• _Extracted text_
The intellectual property space is becoming increasingly competitive and organizations that create IP have a smaller window than ever before to ensure it is protected and exploited internationally. IP data is suited for big data tools and techniques because of its high volume, high variety, and high velocity of changes. And, IP departments can apply larger data sets and smarter analytics to drive value in the creation and protection of IP.

Simon Webster, CEO at CPA Global, recently sat down with Inside Counsel to discuss how big data tools and technologies can be used in the patent world to drastically improve patent analysis – from how behavioural analysis can reveal the likelihood of patent issuance during prosecution to international IP portfolio management.

Today, big data is important when it comes to IP because it can help better decision making. In fact, up to 85 percent of a company’s value lies in its IP portfolio and it is often a key driver in the most high-profile acquisitions and mergers. Almost every company can improve its efficiency through modern technologies to drive increased insight through big data.

“Companies used to struggle to gain the required insight from data that helped them make better strategic decisions,” he said. “With the availability of on demand computing and storage and the application of artificial intelligence to process vast volumes of data quickly, all businesses are now looking for insight that can help shape company direction.”

For example, a supermarket might analyse sales patterns against the weather to see if certain products are more popular in warmer weather – they can then use this to more accurately manage stock. Companies can gain access to data on around 100 million patents across 100 different jurisdictions. Insight from this data provides the capability for companies and law firms to understand more about who owns which patents.

“If you imagine a world where future research and development direction is shaped by real data about IP strengths and weaknesses within a company, you have some idea how big data can help companies with IP issues,” said Webster.

However, these days, organizations that create IP have a smaller window to ensure it is protected and exploited internationally because of digitization, per Webster. In 1955 the first McDonalds restaurant opened in the U.S and it took 12 years for the company to open its first overseas restaurant. Even then, it was in the nearest country – geographically and culturally – to its home market: Canada. The 12-year time frame provided the brand with plenty of time to establish itself in its home market, plan a strategy of growth and execute. Additionally, Facebook is currently 12 years old – the same age that McDonalds was when it opened its first overseas fast food restaurant. But, Facebook operates in virtually every country, has almost two billion active users and a brand value of more than $50 billion.

“In a digital environment, this timescale is unthinkable – companies and industries are destroyed in a fraction of that time,” he explained. “Every business anywhere in the world is a global business from the moment it has a website. The business environment has sped up and will continue to do so. Businesses therefore must protect their ideas more quickly and effectively on a global basis to gain the maximum benefit from ideas generation.”

IP data can shape investment decisions in research and development, help companies understand their relative strengths and weaknesses against their competitors and enable them to understand more about the potential opportunities in new markets, according to Webster.

“Every industry is facing opportunities and threats from different geographies, adjacent industries and game changing technologies,” said Webster. “Companies have less time to react to this environment. Strategic business planning on an ongoing basis relies on insight into a complex data set of changing information and analytics within IP data sources can help ensure better business decisions.”

Now, the most advanced corporations are combining internal data on their most profitable patents with external data on new markets to understand where opportunities might exist around the globe to launch new products and monetise more of their IP. This helps with business planning and growth strategies as well as managing investment costs of globalising products more efficiently.

“The tools are here today, with further advanced applications being deployed in a matter of months,” he explained. “Companies that are still manually searching for relevant IP information are not only having to deploy resources that are less efficient, they are also missing the critical business insight that comes from connecting disparate data sets.”

These days, the resources available to the IP professional go wider and deeper than ever before and offer the opportunity to make much more informed decisions around their current and future IP portfolio. But, the real transformation comes in the impact that access to relevant data has for how a business grows and develops over time – impacting diverse areas such as investment strategy, global growth and product development.

He added, “The argument for IP Officers to be an integral part of the entire business planning and development process has never been stronger. Armed with insight, driven from internal and external data, analysed effectively, IP professionals can extend their reach beyond the IP department and more fully shape boardroom strategy.”

• _Dataset excerpt_

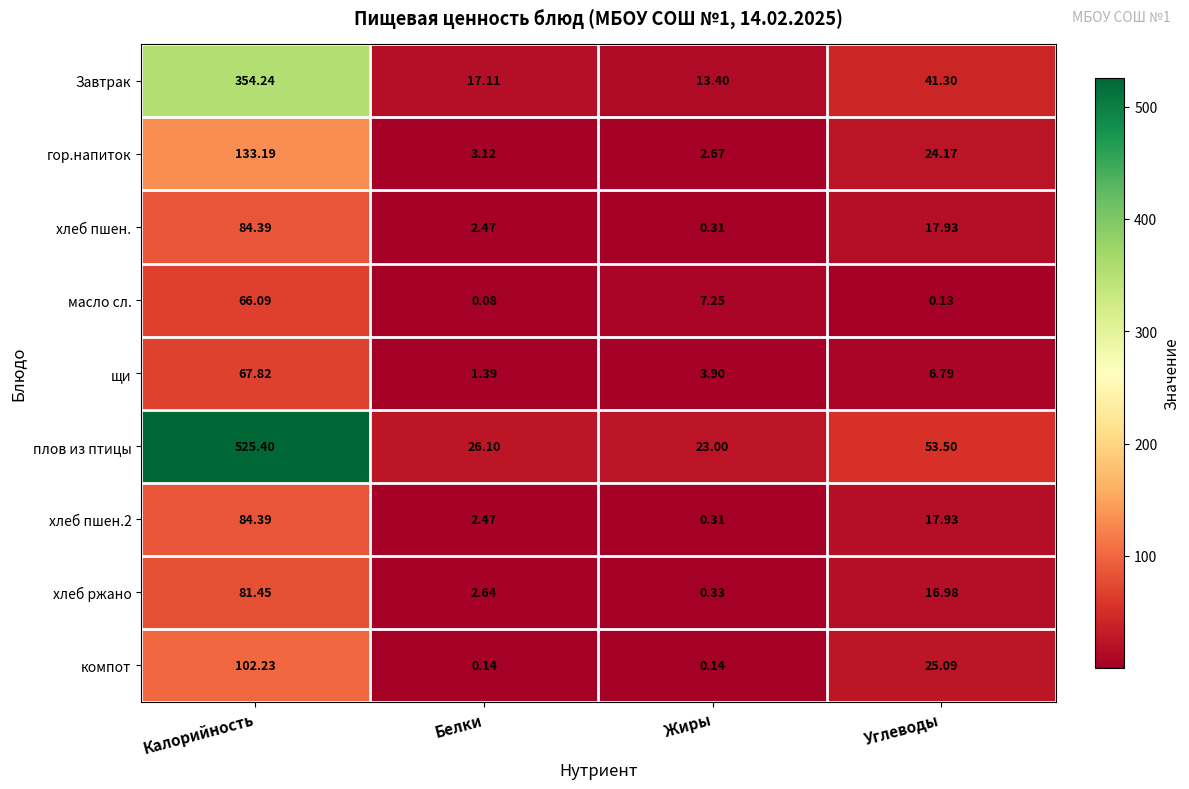

At which label is щи closest to 34?

Углеводы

• _Exercise prompt_
From the article on big data and intellectual property, repeat word for word the passage that opens with the words "The intellectual property" and closes with "protection of IP.". The lines above aren't needed for anything here.

• _Answer to this exercise_
The intellectual property space is becoming increasingly competitive and organizations that create IP have a smaller window than ever before to ensure it is protected and exploited internationally. IP data is suited for big data tools and techniques because of its high volume, high variety, and high velocity of changes. And, IP departments can apply larger data sets and smarter analytics to drive value in the creation and protection of IP.